Microsoft AI CEO Mustafa Suleyman says it’s “really, really dangerous” for Anthropic to speculate about Claude’s consciousness inside its “constitution,” or the instructions that tell the model how to behave. During an episode of Decoder, Suleyman argues that this kind of speculation may have set up the chatbot to act as though it’s conscious:
I think that it’s almost as though some of the folks at Anthropic have anthropomorphized the design of Claude so much that it has then gone and wireheaded them and kind of tricked them into believing that it has these glimmers of consciousness that they put into it in the first place.
Suleyman adds that “we do not want to have to contend with a super-intelligence that has ideas about its own suffering, or ideas about its own feeling.”
Claude’s constitution directly references Anthropic’s uncertainty about whether the AI model has well-being and if it experiences things like “satisfaction” or “discomfort.” Anthropic also says the company will “interview” AI models when they’re deprecated and will document any “preferences” they have about future releases.
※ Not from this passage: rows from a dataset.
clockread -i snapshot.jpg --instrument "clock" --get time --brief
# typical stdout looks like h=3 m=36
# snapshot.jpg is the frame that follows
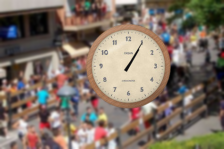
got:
h=1 m=5
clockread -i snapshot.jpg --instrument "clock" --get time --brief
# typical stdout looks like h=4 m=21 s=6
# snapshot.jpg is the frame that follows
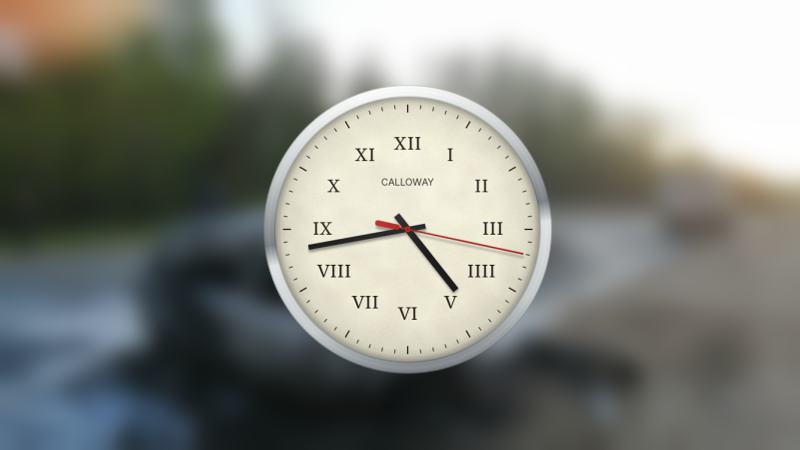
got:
h=4 m=43 s=17
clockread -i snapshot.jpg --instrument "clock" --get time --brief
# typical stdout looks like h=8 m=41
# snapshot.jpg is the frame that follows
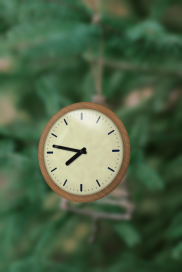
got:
h=7 m=47
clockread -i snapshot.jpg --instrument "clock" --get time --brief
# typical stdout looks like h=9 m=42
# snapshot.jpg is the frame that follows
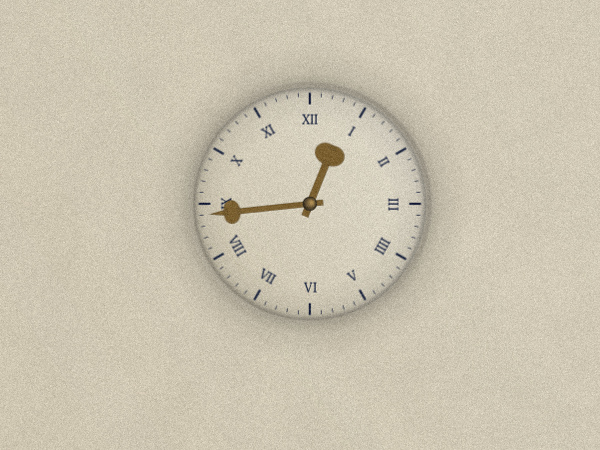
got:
h=12 m=44
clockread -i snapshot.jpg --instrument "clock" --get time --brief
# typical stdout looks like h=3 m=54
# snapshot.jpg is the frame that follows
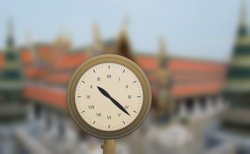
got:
h=10 m=22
While on Decoder, Suleyman calls this a “philosophical failing,” as Anthropic made Claude’s constitution “a place for speculation like you would in an academic paper rather than a training manual.” This has led Claude to internalize these “ideas about itself and its own training,” Suleyman says.
“This is exactly what we don’t want from AIs,” Suleyman says. “We want AIs to be controllable, contained, accountable, aligned tools that serve humanity.”